INPUT MATERIAL: Begin

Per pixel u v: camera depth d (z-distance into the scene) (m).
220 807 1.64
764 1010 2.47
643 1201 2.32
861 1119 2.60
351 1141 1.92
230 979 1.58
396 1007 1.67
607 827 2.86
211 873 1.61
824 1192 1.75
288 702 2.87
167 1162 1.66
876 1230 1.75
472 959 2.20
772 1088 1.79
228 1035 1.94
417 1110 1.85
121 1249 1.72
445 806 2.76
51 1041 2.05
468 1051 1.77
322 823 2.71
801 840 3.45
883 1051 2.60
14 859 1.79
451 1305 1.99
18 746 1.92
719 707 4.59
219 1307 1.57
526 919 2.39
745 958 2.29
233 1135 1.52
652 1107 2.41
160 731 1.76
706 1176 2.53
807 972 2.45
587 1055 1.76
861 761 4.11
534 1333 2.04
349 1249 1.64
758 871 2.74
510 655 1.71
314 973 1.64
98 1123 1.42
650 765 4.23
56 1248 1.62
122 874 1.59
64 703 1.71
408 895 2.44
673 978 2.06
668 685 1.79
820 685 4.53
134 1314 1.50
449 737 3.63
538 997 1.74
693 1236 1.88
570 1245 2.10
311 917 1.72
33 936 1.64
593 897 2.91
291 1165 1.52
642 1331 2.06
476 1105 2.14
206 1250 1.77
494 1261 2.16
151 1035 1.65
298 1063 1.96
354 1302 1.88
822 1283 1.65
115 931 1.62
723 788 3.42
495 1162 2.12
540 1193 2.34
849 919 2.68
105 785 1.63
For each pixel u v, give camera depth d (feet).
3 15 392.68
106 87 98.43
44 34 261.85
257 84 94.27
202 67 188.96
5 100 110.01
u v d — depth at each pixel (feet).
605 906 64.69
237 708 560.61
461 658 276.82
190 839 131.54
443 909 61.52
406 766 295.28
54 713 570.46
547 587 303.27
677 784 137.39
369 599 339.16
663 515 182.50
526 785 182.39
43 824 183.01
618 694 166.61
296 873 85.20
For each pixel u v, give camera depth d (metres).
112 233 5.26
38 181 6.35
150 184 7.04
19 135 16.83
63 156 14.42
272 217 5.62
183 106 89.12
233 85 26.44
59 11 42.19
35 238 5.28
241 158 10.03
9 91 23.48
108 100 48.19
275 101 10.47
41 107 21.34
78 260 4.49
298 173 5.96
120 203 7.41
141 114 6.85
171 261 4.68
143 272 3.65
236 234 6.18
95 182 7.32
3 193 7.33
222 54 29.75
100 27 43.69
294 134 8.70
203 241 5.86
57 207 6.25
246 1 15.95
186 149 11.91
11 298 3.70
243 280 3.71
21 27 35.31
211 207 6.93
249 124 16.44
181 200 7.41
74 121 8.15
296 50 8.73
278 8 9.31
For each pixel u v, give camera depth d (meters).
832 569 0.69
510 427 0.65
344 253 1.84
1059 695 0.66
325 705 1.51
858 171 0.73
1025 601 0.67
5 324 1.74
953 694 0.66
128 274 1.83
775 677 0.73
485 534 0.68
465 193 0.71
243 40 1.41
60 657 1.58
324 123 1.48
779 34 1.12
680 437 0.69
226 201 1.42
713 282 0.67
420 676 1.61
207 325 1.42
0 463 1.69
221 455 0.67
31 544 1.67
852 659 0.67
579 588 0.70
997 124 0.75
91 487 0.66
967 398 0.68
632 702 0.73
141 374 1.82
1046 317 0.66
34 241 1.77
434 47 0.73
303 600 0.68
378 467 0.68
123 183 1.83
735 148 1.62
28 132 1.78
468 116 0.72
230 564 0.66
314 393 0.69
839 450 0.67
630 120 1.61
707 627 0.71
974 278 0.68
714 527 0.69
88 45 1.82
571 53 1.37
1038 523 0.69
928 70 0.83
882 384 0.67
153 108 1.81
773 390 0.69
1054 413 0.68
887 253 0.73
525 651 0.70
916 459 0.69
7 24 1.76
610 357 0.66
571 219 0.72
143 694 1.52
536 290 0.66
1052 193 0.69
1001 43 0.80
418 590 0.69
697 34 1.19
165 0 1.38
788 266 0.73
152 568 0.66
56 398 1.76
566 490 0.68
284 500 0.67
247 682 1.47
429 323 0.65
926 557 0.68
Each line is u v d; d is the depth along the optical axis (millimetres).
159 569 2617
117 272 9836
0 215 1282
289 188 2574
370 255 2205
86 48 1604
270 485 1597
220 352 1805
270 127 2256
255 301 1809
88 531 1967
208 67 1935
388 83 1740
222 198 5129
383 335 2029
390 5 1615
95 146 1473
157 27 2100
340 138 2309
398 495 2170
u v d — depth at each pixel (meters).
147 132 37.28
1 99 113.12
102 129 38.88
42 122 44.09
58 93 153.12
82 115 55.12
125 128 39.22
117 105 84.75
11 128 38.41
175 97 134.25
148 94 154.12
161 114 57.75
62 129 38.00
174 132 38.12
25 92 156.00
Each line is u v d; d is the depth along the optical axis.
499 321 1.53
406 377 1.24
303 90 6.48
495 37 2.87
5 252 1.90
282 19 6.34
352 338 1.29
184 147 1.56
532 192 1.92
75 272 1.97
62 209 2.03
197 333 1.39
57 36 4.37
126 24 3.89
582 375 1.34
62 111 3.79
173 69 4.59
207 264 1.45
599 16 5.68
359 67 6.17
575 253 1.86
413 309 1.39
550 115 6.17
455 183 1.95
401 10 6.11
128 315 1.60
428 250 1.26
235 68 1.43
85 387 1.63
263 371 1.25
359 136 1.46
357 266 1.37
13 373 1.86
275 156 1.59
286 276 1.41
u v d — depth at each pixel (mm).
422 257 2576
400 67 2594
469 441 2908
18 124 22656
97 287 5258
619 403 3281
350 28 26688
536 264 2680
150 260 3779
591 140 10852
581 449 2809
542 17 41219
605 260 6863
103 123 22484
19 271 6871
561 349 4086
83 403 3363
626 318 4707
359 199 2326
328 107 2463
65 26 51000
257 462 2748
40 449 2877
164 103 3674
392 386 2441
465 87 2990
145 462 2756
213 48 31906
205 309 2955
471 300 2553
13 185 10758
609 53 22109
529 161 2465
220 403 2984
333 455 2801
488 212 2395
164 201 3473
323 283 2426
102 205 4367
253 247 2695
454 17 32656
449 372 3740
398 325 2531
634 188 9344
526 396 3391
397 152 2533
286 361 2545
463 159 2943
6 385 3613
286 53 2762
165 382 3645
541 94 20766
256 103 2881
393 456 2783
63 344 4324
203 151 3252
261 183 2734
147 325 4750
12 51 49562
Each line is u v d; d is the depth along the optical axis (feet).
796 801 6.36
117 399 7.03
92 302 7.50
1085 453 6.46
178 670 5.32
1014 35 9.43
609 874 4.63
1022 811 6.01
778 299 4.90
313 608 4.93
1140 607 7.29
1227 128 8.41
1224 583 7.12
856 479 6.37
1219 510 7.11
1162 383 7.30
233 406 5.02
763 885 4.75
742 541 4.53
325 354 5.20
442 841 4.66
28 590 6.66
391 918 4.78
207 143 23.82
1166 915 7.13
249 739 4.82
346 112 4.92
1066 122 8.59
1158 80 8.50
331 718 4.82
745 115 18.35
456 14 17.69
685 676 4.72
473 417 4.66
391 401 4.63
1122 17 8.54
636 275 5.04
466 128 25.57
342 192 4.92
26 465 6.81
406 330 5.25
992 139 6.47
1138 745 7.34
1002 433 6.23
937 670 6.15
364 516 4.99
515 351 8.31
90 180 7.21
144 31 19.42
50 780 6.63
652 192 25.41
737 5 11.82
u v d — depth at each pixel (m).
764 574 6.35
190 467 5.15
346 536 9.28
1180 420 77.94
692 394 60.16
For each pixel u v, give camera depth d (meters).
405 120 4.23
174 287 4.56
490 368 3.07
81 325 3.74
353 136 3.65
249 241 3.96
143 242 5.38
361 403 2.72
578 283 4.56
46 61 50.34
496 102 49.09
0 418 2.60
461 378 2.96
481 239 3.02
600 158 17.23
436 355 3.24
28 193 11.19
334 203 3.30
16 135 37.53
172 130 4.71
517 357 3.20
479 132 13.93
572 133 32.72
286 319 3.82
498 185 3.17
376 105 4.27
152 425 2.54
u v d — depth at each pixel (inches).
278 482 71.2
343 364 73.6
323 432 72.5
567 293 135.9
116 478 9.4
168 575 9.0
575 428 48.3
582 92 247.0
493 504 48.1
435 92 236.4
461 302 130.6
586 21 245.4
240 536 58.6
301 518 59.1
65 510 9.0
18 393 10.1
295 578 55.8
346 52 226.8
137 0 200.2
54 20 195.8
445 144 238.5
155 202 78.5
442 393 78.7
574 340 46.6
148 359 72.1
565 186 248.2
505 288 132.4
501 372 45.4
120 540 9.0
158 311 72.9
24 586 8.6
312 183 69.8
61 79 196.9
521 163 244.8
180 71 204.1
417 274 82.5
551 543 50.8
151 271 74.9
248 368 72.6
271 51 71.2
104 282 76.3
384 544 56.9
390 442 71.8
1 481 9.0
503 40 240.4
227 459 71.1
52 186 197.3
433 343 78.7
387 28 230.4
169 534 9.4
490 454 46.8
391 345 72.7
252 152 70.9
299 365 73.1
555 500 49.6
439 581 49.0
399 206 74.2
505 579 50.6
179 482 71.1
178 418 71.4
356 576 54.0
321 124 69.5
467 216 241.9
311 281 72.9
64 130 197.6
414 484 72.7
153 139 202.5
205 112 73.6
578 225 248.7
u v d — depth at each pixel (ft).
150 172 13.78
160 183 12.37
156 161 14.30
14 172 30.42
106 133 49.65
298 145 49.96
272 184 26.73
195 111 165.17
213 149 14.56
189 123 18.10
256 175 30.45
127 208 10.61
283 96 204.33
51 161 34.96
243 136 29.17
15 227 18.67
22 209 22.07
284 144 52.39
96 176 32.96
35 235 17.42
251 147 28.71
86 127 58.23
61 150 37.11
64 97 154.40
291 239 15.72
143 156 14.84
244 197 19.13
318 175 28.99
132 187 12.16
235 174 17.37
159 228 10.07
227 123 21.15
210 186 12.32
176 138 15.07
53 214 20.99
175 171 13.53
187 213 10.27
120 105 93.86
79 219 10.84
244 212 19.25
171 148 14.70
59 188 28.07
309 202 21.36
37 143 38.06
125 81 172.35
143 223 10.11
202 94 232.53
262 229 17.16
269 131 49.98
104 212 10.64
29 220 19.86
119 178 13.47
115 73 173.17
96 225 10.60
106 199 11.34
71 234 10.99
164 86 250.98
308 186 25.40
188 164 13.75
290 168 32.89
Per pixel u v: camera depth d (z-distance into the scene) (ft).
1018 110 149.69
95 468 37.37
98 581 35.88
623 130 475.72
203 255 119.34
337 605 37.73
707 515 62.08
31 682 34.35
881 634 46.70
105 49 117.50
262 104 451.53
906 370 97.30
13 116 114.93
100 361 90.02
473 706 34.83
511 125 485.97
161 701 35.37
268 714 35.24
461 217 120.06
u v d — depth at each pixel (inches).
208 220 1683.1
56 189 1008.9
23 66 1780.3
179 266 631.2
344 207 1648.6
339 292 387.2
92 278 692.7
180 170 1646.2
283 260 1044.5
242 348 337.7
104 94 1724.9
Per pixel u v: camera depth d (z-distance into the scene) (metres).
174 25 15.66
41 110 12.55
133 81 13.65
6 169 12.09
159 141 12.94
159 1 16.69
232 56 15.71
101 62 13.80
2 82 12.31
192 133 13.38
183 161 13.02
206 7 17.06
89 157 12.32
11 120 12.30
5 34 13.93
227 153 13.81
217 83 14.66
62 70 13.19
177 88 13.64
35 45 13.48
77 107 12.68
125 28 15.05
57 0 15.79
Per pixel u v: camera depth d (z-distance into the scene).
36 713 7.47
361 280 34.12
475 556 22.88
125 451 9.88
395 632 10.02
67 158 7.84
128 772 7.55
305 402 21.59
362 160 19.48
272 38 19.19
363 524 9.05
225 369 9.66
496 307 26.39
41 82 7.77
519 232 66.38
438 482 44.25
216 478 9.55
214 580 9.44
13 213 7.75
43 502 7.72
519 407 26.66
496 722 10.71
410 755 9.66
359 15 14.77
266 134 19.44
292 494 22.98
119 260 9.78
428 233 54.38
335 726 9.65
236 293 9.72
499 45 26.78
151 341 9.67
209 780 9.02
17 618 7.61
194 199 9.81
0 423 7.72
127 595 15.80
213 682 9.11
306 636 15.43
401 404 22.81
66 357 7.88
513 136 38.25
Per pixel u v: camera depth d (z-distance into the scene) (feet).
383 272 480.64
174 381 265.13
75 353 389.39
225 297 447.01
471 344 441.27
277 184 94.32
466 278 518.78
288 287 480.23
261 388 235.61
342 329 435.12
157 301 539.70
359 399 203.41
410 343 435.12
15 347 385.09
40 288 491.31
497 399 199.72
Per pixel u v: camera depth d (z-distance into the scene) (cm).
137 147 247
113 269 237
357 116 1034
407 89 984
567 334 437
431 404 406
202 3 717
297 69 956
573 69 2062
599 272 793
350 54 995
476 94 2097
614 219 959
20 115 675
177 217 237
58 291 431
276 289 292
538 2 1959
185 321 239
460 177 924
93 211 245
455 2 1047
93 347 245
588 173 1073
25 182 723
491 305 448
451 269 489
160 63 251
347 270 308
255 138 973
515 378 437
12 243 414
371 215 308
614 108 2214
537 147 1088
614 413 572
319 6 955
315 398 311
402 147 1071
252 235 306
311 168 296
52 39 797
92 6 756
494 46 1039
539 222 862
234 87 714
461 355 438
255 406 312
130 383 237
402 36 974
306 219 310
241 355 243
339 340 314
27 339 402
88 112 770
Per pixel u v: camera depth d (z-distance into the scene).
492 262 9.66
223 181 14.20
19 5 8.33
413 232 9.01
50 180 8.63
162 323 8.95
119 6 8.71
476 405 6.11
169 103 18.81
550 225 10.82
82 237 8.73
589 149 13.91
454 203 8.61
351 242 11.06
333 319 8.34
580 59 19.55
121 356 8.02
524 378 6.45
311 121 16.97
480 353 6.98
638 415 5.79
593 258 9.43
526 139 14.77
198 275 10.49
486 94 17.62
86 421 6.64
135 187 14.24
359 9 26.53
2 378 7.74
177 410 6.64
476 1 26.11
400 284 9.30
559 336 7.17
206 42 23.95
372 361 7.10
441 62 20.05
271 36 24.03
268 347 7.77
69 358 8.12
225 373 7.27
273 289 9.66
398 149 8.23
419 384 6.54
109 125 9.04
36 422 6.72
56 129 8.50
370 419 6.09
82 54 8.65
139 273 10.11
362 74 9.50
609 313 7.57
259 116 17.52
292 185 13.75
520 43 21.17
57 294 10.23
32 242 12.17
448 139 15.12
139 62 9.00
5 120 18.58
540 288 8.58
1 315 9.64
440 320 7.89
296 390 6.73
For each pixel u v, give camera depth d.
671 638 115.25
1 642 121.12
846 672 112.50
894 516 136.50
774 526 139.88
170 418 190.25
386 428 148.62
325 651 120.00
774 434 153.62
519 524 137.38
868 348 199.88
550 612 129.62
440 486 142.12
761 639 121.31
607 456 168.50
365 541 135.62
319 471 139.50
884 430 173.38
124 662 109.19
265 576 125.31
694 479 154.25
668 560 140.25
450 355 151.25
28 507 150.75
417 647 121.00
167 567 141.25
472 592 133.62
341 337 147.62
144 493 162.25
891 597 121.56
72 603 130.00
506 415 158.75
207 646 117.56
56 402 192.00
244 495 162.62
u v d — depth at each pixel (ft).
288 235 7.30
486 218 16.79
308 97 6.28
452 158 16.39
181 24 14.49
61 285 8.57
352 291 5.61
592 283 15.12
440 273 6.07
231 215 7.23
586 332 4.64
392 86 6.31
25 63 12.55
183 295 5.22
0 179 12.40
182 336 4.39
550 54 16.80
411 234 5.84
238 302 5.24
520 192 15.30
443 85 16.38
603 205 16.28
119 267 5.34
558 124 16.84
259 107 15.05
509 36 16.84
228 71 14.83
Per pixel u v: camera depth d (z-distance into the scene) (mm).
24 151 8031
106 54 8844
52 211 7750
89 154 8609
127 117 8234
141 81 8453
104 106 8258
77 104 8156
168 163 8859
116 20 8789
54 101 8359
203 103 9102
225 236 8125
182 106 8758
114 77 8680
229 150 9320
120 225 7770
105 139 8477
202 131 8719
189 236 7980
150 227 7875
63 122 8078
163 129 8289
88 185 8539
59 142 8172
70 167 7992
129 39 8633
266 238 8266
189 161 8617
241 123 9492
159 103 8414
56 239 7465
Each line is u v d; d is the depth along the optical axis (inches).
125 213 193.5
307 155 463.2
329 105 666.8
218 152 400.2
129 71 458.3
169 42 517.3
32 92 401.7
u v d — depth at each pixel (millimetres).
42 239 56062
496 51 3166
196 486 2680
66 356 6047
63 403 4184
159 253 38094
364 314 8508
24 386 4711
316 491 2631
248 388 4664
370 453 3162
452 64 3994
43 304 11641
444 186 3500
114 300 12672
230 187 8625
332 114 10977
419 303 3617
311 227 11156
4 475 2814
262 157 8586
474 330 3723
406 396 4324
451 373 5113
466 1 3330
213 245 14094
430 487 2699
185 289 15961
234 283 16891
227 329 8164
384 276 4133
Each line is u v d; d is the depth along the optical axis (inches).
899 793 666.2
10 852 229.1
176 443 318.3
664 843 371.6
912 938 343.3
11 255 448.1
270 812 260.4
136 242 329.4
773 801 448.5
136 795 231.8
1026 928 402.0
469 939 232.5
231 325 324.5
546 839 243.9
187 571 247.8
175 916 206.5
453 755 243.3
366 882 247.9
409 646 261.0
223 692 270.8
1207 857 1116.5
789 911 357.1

INPUT MATERIAL: End

* **TASK GOAL**: Reproduce verbatim only the segment of the listing bounded by the line containing "742 541 4.53" and the line containing "515 351 8.31", with both boundary lines included.

* **FINAL ANSWER**:
742 541 4.53
325 354 5.20
442 841 4.66
28 590 6.66
391 918 4.78
207 143 23.82
1166 915 7.13
249 739 4.82
346 112 4.92
1066 122 8.59
1158 80 8.50
331 718 4.82
745 115 18.35
456 14 17.69
685 676 4.72
473 417 4.66
391 401 4.63
1122 17 8.54
636 275 5.04
466 128 25.57
342 192 4.92
26 465 6.81
406 330 5.25
992 139 6.47
1138 745 7.34
1002 433 6.23
937 670 6.15
364 516 4.99
515 351 8.31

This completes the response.